▸ **DESCRIPTION OF THE TASK**
Scan the records below for the line containing "nose: (187, 104)" and the line containing "left elbow: (115, 174)". Copy both, plus every line between, exactly.

▸ **DATA FOR REVIEW**

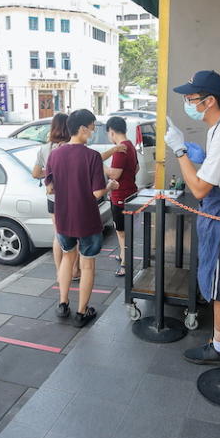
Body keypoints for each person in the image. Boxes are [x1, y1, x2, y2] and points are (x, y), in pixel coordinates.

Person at [164, 70, 220, 364]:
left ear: (210, 101)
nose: (187, 104)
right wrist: (202, 158)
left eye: (191, 99)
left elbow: (201, 189)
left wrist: (180, 151)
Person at [45, 109, 118, 327]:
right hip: (87, 219)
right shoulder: (92, 156)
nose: (94, 131)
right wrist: (110, 186)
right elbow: (96, 194)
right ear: (83, 128)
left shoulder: (55, 154)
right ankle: (81, 311)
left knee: (68, 258)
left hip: (63, 218)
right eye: (93, 126)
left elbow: (50, 189)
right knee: (87, 265)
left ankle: (63, 303)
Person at [33, 114, 81, 282]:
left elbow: (36, 173)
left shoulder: (45, 148)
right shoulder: (73, 147)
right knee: (75, 234)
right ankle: (74, 270)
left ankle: (60, 272)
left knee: (58, 235)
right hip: (72, 198)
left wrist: (51, 173)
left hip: (53, 199)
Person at [105, 115, 139, 277]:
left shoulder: (120, 149)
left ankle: (126, 263)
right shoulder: (130, 145)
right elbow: (137, 168)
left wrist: (101, 165)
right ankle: (122, 256)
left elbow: (115, 174)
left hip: (120, 195)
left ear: (111, 132)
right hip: (131, 192)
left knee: (121, 231)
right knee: (123, 230)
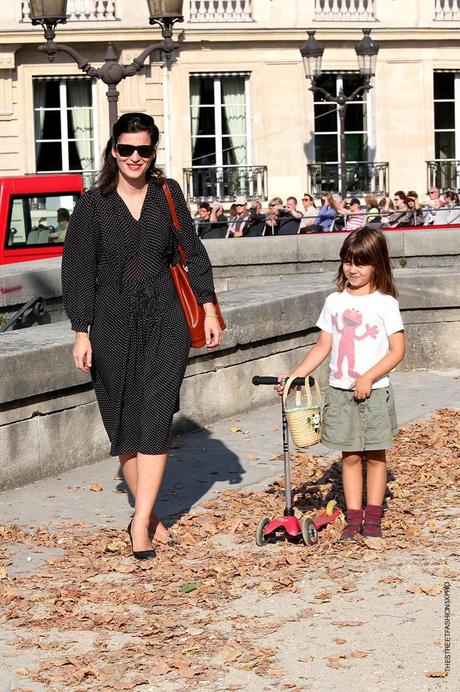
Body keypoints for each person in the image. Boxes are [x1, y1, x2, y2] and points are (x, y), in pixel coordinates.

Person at [62, 112, 222, 561]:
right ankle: (149, 515)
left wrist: (208, 307)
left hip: (166, 320)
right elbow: (76, 273)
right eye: (127, 149)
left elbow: (194, 254)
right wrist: (81, 330)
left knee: (153, 420)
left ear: (154, 153)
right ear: (113, 150)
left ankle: (140, 525)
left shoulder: (168, 195)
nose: (135, 157)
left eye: (144, 150)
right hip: (110, 323)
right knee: (123, 425)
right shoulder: (93, 206)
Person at [275, 227, 405, 541]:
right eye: (347, 261)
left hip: (374, 392)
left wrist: (369, 377)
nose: (352, 268)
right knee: (350, 456)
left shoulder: (385, 303)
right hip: (340, 391)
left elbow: (397, 350)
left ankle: (372, 518)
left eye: (361, 263)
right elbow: (322, 346)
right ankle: (353, 518)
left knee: (375, 456)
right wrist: (296, 375)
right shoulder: (334, 301)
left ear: (378, 265)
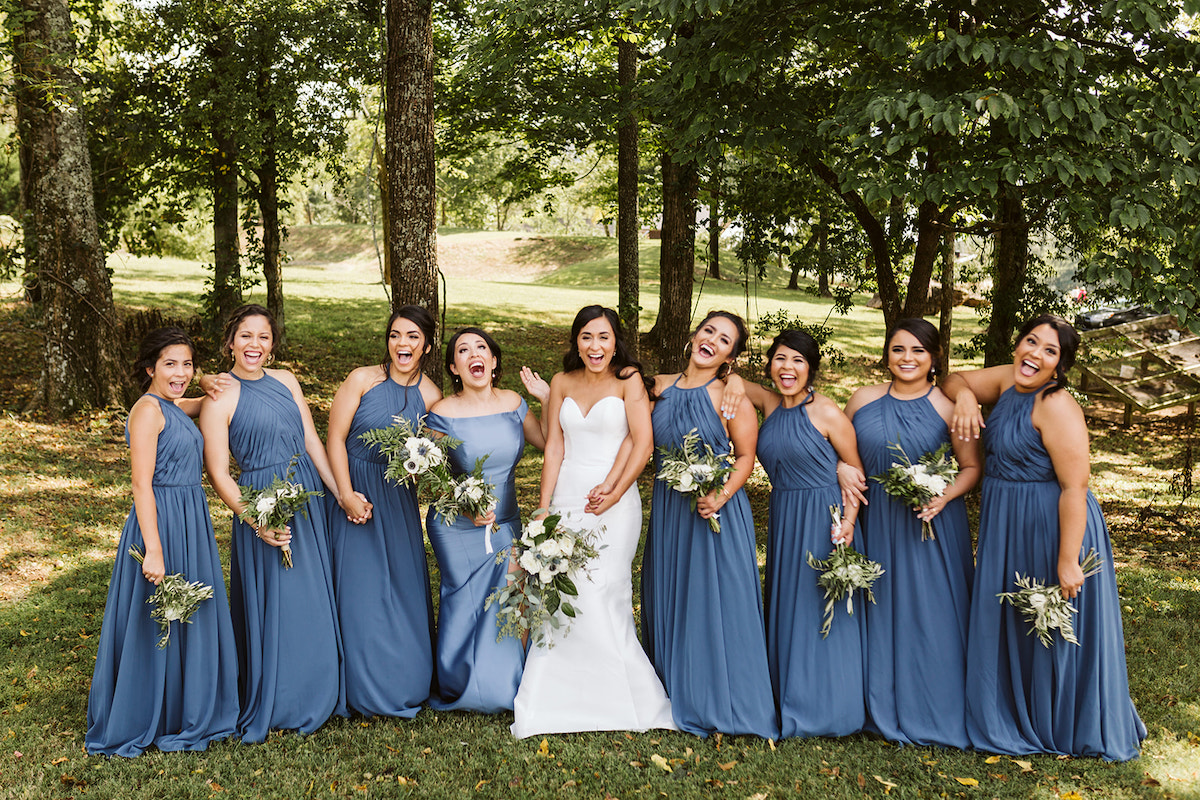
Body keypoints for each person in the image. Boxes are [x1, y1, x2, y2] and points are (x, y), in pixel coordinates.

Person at [943, 314, 1145, 760]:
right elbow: (953, 378)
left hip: (1051, 523)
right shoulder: (1008, 383)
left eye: (1049, 351)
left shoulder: (1055, 405)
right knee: (1018, 620)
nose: (1035, 354)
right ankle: (1018, 710)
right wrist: (964, 400)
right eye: (1031, 342)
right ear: (1018, 344)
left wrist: (1067, 559)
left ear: (1059, 366)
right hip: (1007, 522)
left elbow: (1076, 486)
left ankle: (1060, 720)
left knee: (1049, 623)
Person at [510, 306, 675, 738]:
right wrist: (544, 506)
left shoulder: (629, 381)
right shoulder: (562, 383)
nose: (595, 346)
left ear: (616, 341)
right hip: (567, 497)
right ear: (576, 341)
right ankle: (558, 694)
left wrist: (616, 492)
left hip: (613, 501)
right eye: (586, 337)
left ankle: (621, 697)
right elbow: (554, 450)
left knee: (604, 591)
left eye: (603, 337)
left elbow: (643, 443)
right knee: (565, 591)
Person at [86, 327, 238, 756]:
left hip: (190, 519)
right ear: (150, 367)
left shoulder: (170, 404)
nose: (181, 372)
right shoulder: (147, 411)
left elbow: (193, 403)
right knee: (155, 620)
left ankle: (182, 706)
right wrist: (153, 548)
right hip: (161, 521)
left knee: (185, 615)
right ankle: (148, 710)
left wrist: (206, 382)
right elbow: (140, 484)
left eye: (187, 363)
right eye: (170, 364)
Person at [199, 304, 346, 742]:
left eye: (263, 337)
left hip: (307, 496)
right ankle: (283, 698)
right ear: (230, 342)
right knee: (280, 602)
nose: (255, 345)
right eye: (245, 335)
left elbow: (311, 440)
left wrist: (338, 492)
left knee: (314, 594)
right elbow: (219, 472)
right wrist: (256, 520)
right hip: (263, 502)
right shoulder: (218, 397)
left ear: (273, 344)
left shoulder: (287, 381)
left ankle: (322, 687)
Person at [642, 311, 779, 739]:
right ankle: (669, 689)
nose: (711, 341)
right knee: (672, 593)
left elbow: (745, 457)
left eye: (724, 340)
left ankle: (722, 698)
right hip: (669, 509)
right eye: (708, 331)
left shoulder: (729, 395)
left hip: (716, 509)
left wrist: (719, 495)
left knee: (717, 601)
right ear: (692, 334)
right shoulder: (657, 387)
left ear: (730, 357)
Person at [843, 318, 979, 748]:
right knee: (879, 610)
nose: (907, 358)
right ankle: (875, 702)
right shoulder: (861, 400)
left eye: (918, 351)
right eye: (898, 349)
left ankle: (932, 705)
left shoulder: (947, 405)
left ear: (934, 357)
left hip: (931, 526)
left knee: (930, 615)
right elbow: (837, 452)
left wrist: (943, 495)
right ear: (886, 354)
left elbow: (973, 467)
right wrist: (841, 468)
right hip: (876, 521)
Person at [744, 330, 868, 739]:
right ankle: (788, 697)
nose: (788, 368)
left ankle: (831, 707)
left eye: (798, 361)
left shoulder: (829, 412)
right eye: (780, 359)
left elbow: (855, 472)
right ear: (770, 364)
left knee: (821, 609)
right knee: (790, 605)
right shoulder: (767, 402)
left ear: (811, 368)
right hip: (785, 515)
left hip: (825, 518)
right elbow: (719, 375)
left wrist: (848, 523)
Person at [326, 306, 442, 718]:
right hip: (353, 491)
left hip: (396, 501)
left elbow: (433, 460)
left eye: (412, 336)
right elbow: (334, 439)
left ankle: (404, 677)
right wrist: (345, 493)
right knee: (359, 590)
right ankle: (357, 684)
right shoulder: (361, 379)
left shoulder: (431, 395)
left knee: (401, 589)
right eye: (395, 335)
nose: (402, 344)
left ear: (426, 343)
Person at [425, 327, 546, 713]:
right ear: (454, 367)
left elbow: (548, 441)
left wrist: (545, 398)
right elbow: (430, 477)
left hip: (506, 520)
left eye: (481, 348)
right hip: (456, 524)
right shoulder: (443, 412)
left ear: (493, 363)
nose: (473, 354)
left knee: (511, 599)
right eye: (463, 350)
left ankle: (508, 682)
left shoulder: (513, 402)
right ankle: (459, 679)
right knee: (466, 603)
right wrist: (463, 506)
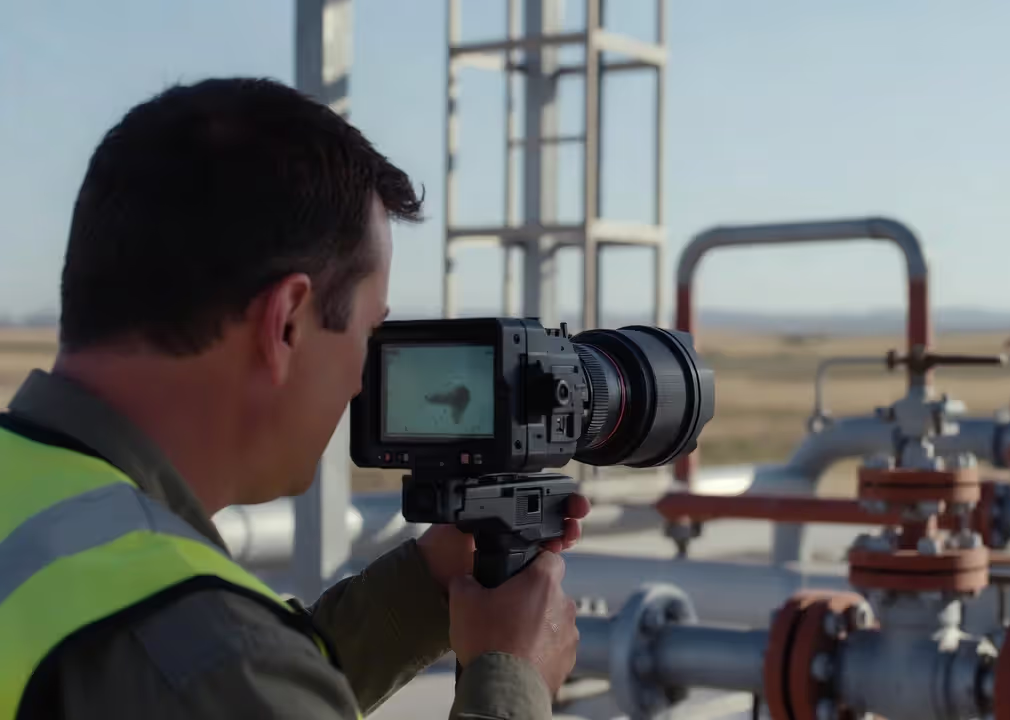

▸ **RESPONSE BOX**
nose: (187, 104)
right wrist: (202, 158)
left eye: (191, 99)
left elbow: (201, 189)
left wrist: (180, 151)
Person at [45, 109, 118, 327]:
right hip: (87, 219)
right shoulder: (92, 156)
nose: (94, 131)
right wrist: (110, 186)
right elbow: (96, 194)
right ear: (83, 128)
left shoulder: (55, 154)
right ankle: (81, 311)
left knee: (68, 258)
left hip: (63, 218)
right eye: (93, 126)
left elbow: (50, 189)
right knee: (87, 265)
left ankle: (63, 303)
Person at [33, 114, 81, 282]:
left elbow: (36, 173)
left shoulder: (45, 148)
right shoulder: (73, 147)
right knee: (75, 234)
right ankle: (74, 270)
left ankle: (60, 272)
left knee: (58, 235)
right hip: (72, 198)
left wrist: (51, 173)
left hip: (53, 199)
Person at [105, 115, 139, 277]:
left shoulder: (120, 149)
left ankle: (126, 263)
right shoulder: (130, 145)
right elbow: (137, 168)
left wrist: (101, 165)
right ankle: (122, 256)
left elbow: (115, 174)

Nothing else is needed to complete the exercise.